The convergence of fourth-generation multimedia standards (MPEG-4) and third-generation (3G) wireless standards could result in the next great killer application, mobile entertainment devices that generate and deliver high-quality multimedia streams. Additionally, MPEG-4 is the enabler for high-bandwidth video over the Internet, which to date has been restricted to wire-line implementations.
Several attempts for such video capabilities have been made but with little success. Designers learned from these deployments that the additional silicon area required to implement the multimedia standard resulted in devices that were bulky and power hungry, draining batteries too quickly. Furthermore, the 2G standards allow only a 9.6-kbit/second data link that produces very small images with frame rates of 1 to 2 frames per second. Consequently, these first 2G designs have not been popular with consumers.
To combat these problems, next-generation devices will use 2.5G and 3G wireless standards that allow data rates from 64 to 384 kbits/s in a mobile environment and up to 2 Mbits/s in an environment where the device is not moving. The greater computing complexity of the 2.5/3G standards allows for better usage of the available wireless spectrum, such as adaptive modulation in the 2.5G Enhanced Data Rate for Global System for Mobile Communication Evolution (Edge) standard, along with better error correction, such as turbocoding in the 3G standards.
In addition, MPEG-4 will be used as the multimedia standard of choice for high-bandwidth video. MPEG-4 comes with the essential tools and features to increase bandwidth reliability and reduce errors. Its built-in error-resilience capabilities include flexible resynchronization markers, data partitioning, header protection, reversible variable-length coding and forced intraframe refresh. Moreover, MPEG-4 has superior video and audio compression than previous standards that result in either lower data rates or higher image quality.
However, while both the MPEG-4 multimedia standard and 2.5/3G wireless standards exist, the implementations are immature. Thats because it is unknown which implementation is best and what subset of the standards will be deployed. But most critically of all, 3G and MPEG-4 present more computational complexities than early 2G experiments, causing the specter of bulky, power-consuming devices with limited features. This status quo poses a host of difficult challenges for wireless system engineers developing mobile devices for high-bandwidth video over the Internet.
Armed only with conventional ASIC, DSP and microprocessor chip technologies, the system engineer faces a host of complex design issues. A large variety of features and functions can potentially be implemented, as well as a multiplicity of standards; however, based on current IC technology and design practices, the system engineer can select only a small subset for step-by-step incremental development.
MPEG-4 is an object-based standard in which audio/visual scenes are composed of different scalable objects. A major aspect of MPEG-4 is profiles and levels that dont define the complexity per individual MPEG-4 object, but rather provide bounds on the total of all objects in the scene. A profile defines the set of a certain type of tool that can be used in a certain MPEG-4 terminal.

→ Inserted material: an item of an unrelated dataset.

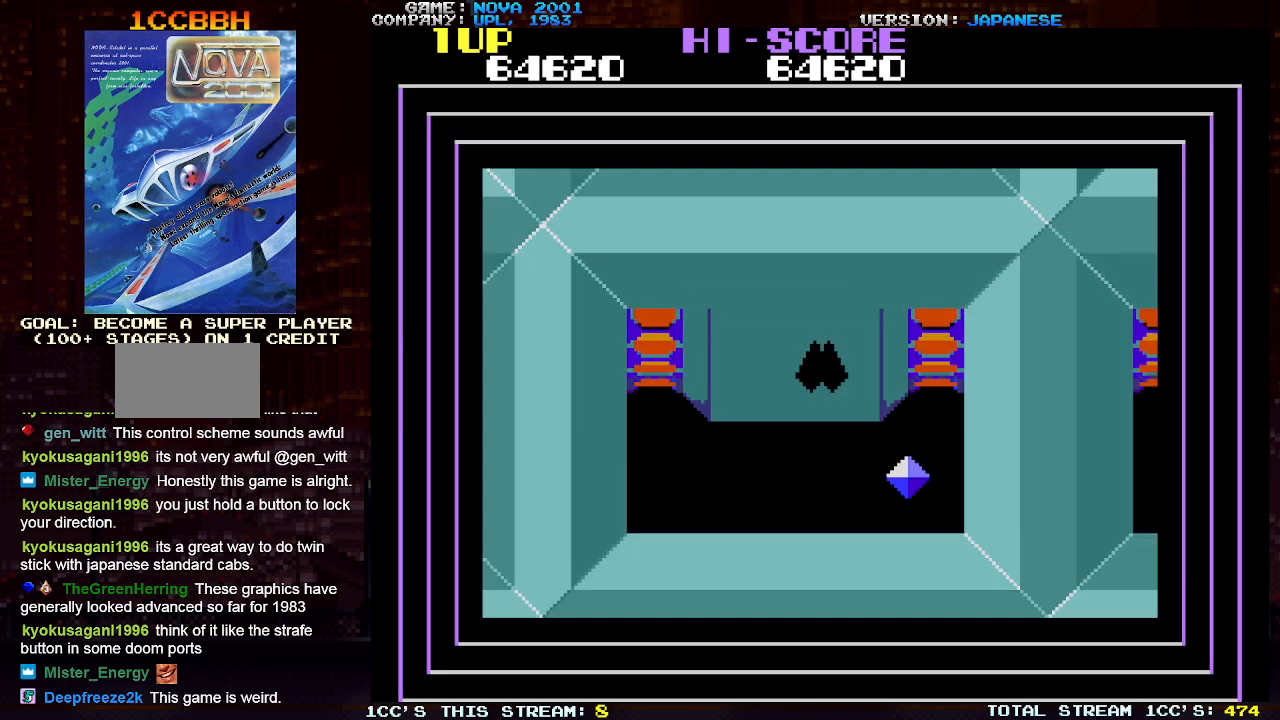
{"buttons": ["SQUARE", "TRIANGLE"], "left_stick": "center", "events": [[217, "SQUARE", "down"], [417, "TRIANGLE", "down"]]}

There are audio, visual, graphics, scene description and object descriptor profiles. A level is a specification of the constraints and performance criteria on these profiles and, thus, on the corresponding tools.
Profiles can contain more than one object, and each object can be of a different nature. Therefore, the concept of an object type is introduced as an intermediate level of definition between tools and profiles. Object types define the tools needed to create an object in a scene and how these tools can best be combined.

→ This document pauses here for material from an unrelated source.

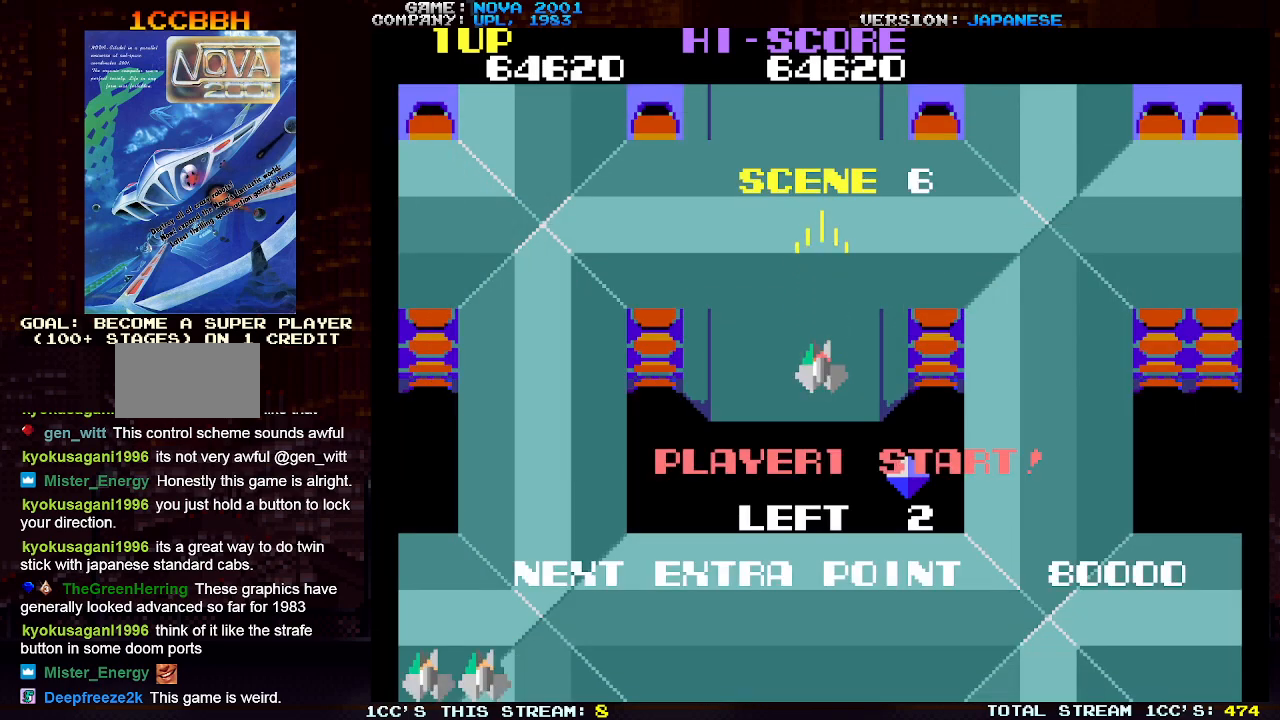
{"buttons": ["TRIANGLE"], "left_stick": "center", "events": [[83, "SQUARE", "up"], [383, "SQUARE", "down"], [467, "SQUARE", "up"]]}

Media profiles define the kinds of audio and visual objects that the MPEG-4 terminal needs to decode and hence, give a list of admissible elementary stream types. Media profiles describe object types used to create a scene and the tools used to create those object types.
Visual profiles use five visual object types to represent natural video information: Simple, Simple Scalable, Core, Main and N-bit.
The Simple object type, the least compute intensive, is an error-resilient, rectangular natural video object of arbitrary height/width ratio developed for low bit rates. It uses simple and inexpensive coding tools based on intra (I) and predicted (P) video object planes, or VOPs, the MPEG-4 term for frames.
A scalable extension of Simple, the Simple Scalable object type gives temporal and spatial scalability using Simple as the base layer. The Core object type uses a tool superset of Simple to give better quality through the use of bidirectional interpolation (B-VOPs). It has binary shape and supports scalability based on sending extra P-VOPs. The binary shape can include a constant transparency, but excludes the variable transparency offered by gray-scale shape coding.
The Main object type is the video object that gives the highest quality. It supports gray-scale shape, sprites and interlaced content in addition to progressive material. Lastly, the N-bit object type is equal to the Core object type, but can vary the pixel depth from 4 to 12 bits for both the luminance and chrominance planes.
Main is the most complex and compute-intensive profile. Still, there are many profiles and levels between Simple and Main. For example, the Main profile at Level 3 corresponds to standard-definition TV. Main profile at Level 4 requires 21 times as many Mips as the Simple profile; 23 times as much memory; and 26 times as much bandwidth. As a baseline, a 160 x 160-pixel, full-color, 15-frame/s encode and decode session (for example, a mobile video teleconferencing application) requires more than 1.3 billion operations/s of a conventional DSP. As a reference point, a 160 x 160 screen size is considered the low-end range for PDAs; PDAs currently shipping sport sizes of 320 x 220 pixels.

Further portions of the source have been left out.